• DIRECTIVE: According to the article on the Lehman Brothers hangover, how much did the events of that day cost taxpayers?

• DOCUMENT PASSAGE:

The Lehman Brothers Hangover
Exactly two years after the bank failure that triggered the economic meltdown, former Lehman exec Lawrence McDonald, author of the bestselling A Colossal Failure of Common Sense, shows how that day’s events cost taxpayers $60 billion—and a new round of headaches today.
Almost precisely two years to the day you're reading this, Richard Fuld sat back in his leather armchair on the 31st floor of the Lehman Brothers headquarters, off Times Square, dumbfounded by a game he had just played and lost. After 30 years on Wall Street, and countless games of high-stakes poker, often with billions on the line, Treasury Secretary Hank Paulson had called his bluff, leaving Fuld with a pathetic pair of pocket twos. After that, he became the snarling face of this financial crisis.

• PROVIDED MATERIAL:

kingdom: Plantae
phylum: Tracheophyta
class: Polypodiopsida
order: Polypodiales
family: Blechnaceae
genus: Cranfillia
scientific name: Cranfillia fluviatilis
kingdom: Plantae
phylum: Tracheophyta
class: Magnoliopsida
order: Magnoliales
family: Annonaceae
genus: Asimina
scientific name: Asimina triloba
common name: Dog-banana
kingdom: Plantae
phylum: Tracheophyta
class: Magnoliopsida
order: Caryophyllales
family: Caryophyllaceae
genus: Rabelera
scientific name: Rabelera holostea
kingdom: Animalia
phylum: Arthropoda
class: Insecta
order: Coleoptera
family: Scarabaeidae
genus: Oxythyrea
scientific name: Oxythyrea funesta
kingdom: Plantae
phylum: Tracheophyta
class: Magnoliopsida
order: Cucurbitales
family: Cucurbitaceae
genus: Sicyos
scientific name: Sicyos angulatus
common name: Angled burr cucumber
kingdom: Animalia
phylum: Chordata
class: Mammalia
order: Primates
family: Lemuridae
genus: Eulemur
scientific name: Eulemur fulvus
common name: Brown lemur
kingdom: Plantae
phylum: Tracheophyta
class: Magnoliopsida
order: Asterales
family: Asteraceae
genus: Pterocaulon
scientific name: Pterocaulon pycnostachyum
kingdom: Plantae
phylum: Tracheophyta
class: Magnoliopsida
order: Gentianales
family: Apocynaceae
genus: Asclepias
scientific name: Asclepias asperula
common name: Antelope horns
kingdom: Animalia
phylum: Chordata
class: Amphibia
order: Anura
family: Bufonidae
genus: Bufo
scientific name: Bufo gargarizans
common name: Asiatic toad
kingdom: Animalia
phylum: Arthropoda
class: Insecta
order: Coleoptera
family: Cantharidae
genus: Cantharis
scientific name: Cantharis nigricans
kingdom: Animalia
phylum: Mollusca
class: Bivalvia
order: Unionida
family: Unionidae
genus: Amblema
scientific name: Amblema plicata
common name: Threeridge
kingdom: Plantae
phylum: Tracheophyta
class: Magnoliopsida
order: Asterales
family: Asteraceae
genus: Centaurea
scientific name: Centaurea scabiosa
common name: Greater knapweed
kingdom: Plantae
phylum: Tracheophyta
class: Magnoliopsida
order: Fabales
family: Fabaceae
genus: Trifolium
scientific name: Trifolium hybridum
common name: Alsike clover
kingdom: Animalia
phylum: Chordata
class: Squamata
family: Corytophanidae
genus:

• THE RESULT: $60 billion